The problem: Recast the entries below, from the line containing "Work out where" to the line containing "The white suv is", as a numbered list with one line per item and blank lines omitted. Include no other lines.

Records shown:
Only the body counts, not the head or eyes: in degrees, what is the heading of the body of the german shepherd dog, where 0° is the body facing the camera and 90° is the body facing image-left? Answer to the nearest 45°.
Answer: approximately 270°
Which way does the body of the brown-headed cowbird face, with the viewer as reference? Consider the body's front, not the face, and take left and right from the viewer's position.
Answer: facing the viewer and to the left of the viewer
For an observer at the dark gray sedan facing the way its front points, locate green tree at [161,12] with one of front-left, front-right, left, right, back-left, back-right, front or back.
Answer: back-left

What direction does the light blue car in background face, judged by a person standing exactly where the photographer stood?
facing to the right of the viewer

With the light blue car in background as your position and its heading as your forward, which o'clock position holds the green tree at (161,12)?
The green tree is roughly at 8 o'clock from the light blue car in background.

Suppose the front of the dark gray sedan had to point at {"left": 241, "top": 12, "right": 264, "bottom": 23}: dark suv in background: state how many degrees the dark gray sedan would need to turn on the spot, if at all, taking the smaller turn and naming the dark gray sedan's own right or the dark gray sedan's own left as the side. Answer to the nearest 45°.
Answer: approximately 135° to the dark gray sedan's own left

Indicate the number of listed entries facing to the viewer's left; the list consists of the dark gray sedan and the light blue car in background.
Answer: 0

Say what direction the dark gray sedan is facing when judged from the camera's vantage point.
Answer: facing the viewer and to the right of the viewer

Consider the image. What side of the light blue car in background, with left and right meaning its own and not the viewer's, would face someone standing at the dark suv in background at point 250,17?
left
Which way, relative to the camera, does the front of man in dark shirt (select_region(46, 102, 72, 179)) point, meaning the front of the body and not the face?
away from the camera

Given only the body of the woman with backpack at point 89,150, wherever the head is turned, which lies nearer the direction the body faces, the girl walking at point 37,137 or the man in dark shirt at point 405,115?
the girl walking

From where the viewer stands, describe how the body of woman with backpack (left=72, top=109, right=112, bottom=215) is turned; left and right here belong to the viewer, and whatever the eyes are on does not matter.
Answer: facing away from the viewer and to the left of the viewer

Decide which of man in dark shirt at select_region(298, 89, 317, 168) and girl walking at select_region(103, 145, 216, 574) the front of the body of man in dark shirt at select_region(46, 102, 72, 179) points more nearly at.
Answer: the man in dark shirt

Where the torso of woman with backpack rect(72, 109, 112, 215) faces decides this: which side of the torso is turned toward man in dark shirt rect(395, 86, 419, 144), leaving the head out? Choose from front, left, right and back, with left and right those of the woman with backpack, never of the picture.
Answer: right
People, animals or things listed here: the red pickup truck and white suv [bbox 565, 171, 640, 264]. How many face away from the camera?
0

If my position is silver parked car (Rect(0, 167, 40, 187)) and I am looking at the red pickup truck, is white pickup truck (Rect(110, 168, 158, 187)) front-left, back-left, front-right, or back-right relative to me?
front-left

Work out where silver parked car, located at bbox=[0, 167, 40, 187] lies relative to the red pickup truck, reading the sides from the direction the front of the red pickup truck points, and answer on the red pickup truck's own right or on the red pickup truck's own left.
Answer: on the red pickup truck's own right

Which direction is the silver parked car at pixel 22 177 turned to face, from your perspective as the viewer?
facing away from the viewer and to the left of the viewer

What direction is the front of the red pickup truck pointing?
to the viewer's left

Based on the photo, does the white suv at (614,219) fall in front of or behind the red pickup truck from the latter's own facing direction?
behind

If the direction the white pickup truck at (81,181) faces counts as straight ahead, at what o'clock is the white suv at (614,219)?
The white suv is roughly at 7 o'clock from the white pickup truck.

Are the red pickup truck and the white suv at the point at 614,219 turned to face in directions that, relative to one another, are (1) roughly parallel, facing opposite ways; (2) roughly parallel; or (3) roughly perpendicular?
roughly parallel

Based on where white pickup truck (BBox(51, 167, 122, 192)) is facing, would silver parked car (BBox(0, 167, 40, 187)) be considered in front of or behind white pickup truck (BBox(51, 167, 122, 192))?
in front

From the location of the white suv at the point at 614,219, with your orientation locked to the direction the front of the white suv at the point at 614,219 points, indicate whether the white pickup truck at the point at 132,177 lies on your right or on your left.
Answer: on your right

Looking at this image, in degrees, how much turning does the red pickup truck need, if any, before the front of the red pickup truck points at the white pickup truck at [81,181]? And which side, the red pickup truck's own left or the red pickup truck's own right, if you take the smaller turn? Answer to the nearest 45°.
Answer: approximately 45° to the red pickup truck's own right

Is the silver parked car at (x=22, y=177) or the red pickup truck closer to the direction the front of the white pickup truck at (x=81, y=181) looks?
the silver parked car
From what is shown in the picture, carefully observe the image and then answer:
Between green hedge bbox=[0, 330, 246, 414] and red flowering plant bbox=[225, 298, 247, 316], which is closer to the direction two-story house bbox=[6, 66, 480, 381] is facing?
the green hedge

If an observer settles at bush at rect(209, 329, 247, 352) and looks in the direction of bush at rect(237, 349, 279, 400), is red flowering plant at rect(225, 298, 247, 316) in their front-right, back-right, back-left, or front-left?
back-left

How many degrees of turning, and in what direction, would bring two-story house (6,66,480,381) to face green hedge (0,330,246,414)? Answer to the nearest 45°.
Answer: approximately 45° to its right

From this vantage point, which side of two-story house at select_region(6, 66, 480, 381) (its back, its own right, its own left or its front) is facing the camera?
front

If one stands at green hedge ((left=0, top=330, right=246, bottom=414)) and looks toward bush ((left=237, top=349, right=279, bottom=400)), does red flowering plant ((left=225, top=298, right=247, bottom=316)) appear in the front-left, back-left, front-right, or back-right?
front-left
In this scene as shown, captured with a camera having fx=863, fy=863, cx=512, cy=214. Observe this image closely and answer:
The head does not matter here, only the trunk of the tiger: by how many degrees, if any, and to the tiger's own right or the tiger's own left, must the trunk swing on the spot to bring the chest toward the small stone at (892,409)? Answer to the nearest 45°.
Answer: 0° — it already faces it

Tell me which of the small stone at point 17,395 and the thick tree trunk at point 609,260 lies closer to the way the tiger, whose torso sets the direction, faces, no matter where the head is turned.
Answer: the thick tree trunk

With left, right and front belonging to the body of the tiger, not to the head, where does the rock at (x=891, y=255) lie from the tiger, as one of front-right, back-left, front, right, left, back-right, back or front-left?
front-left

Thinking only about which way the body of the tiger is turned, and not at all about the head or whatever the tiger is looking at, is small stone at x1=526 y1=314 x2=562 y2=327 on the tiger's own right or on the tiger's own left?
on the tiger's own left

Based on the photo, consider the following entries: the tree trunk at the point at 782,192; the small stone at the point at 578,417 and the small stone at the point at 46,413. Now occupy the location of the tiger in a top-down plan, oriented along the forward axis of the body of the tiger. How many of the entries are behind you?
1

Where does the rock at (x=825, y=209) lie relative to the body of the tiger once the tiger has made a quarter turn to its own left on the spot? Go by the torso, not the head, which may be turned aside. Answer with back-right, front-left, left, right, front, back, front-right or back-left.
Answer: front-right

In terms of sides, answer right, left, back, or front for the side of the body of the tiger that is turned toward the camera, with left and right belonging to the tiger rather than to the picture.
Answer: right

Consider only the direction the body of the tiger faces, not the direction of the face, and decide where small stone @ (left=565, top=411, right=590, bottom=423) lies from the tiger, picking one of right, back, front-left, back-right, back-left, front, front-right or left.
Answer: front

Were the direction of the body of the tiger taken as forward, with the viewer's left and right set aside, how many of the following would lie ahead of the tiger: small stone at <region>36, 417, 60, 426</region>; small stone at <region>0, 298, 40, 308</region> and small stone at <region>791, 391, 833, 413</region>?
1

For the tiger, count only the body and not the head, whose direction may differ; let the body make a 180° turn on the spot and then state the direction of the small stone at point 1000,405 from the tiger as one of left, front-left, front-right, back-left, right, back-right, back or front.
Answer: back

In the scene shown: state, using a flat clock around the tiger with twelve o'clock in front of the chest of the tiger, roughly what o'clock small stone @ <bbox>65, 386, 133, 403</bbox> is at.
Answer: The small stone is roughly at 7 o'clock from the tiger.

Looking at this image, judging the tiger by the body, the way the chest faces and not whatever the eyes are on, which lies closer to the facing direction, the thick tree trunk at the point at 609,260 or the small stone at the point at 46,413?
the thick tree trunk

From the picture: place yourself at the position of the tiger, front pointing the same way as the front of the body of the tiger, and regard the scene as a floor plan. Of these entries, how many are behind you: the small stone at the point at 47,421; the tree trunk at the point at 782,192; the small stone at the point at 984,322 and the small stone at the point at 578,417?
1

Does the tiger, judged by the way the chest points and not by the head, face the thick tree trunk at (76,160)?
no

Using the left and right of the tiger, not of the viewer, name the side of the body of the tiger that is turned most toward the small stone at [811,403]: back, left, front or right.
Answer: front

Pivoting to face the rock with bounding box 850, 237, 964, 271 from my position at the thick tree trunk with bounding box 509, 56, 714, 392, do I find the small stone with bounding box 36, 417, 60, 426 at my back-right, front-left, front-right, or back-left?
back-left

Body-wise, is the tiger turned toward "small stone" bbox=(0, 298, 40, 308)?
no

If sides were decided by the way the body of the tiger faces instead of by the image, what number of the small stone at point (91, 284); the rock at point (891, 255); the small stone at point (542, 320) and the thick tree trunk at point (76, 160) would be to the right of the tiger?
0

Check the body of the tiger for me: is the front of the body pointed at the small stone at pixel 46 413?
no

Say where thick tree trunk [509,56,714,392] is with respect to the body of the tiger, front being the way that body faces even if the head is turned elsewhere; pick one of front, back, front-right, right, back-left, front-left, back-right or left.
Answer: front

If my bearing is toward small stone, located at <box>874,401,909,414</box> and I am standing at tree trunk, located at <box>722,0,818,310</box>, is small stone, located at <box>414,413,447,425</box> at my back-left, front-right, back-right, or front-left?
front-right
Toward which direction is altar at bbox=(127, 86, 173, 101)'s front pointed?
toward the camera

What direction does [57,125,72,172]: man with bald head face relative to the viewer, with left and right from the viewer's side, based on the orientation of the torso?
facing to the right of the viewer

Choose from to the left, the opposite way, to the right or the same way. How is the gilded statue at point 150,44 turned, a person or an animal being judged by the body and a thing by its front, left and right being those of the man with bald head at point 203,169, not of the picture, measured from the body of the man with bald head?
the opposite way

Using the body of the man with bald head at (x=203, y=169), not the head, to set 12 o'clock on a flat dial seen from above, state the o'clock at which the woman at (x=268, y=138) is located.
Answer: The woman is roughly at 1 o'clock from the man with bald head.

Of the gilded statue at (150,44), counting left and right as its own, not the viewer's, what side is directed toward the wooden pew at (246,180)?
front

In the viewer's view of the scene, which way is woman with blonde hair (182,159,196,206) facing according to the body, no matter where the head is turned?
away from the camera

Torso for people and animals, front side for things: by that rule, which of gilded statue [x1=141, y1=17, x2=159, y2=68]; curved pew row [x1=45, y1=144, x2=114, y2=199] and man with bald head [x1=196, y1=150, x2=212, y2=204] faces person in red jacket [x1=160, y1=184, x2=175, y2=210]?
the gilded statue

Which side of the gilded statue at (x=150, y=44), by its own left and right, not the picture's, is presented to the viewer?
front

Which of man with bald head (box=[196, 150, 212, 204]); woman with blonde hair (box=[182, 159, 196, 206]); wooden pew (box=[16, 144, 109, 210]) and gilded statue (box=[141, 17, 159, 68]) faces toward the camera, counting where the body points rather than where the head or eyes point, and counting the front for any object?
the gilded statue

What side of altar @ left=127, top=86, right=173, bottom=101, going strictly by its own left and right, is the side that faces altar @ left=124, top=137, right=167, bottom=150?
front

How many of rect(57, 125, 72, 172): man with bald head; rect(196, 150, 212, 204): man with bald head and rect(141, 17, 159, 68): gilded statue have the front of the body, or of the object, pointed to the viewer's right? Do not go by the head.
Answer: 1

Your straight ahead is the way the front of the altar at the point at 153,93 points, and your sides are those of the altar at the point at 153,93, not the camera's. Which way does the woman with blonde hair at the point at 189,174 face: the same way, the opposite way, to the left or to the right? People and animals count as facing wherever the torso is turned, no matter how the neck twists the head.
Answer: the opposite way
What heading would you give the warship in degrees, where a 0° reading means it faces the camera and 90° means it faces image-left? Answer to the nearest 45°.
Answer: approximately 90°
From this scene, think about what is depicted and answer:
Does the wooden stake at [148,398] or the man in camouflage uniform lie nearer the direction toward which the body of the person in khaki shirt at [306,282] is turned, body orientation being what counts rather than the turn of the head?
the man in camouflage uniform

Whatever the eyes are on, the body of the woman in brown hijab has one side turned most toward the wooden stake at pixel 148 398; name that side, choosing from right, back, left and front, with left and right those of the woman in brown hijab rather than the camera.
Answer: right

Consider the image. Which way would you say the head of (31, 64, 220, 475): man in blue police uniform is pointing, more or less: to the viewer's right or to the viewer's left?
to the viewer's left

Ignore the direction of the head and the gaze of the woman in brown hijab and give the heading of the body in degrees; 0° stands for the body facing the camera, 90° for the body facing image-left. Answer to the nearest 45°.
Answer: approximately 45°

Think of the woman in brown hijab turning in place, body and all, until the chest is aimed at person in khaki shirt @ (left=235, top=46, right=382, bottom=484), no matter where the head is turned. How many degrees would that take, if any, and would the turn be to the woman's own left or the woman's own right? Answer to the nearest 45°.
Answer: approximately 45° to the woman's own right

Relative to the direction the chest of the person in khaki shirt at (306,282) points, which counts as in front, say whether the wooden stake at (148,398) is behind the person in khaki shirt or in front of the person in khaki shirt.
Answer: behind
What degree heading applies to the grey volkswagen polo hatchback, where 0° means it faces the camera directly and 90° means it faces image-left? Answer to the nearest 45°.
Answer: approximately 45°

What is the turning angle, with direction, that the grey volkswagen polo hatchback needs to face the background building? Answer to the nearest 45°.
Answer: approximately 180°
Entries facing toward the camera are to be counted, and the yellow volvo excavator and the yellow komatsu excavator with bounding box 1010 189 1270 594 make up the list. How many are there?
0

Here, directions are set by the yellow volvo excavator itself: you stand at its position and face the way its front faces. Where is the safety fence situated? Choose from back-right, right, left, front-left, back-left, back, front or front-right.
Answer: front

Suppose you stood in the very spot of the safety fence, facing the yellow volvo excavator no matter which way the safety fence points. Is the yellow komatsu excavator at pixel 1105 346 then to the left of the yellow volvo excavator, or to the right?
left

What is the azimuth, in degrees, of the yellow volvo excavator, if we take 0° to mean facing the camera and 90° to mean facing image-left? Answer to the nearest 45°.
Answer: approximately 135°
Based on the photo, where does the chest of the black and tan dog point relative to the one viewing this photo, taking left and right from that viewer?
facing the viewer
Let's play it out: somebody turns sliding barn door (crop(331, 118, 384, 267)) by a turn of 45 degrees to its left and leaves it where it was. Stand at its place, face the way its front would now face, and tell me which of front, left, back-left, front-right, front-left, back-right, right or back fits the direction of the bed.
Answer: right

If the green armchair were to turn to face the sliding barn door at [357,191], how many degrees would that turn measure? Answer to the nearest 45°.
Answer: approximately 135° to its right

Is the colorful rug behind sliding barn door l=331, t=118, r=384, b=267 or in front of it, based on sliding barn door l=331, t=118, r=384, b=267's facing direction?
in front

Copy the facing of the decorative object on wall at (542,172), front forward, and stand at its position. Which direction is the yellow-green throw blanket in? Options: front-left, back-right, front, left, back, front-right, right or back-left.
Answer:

Expected output:
1. Work out where silver parked car, located at bbox=[0, 167, 40, 187] lies relative to the red pickup truck, reading the sides from the direction the front of the red pickup truck points, and answer on the red pickup truck's own right or on the red pickup truck's own left.
2. Answer: on the red pickup truck's own right
3. Which direction is the silver parked car at pixel 22 177 turned to face, from your perspective as the viewer?
4. facing away from the viewer and to the left of the viewer
5. What direction is the front of the red pickup truck pointing?
6. to the viewer's left
7. Based on the photo, does the white suv at (614,219) fall in front of or behind the red pickup truck from the latter's own facing direction?
8. behind
9. If the direction the white pickup truck at (81,181) faces counts as straight ahead, at what o'clock is the white suv at (614,219)?
10. The white suv is roughly at 7 o'clock from the white pickup truck.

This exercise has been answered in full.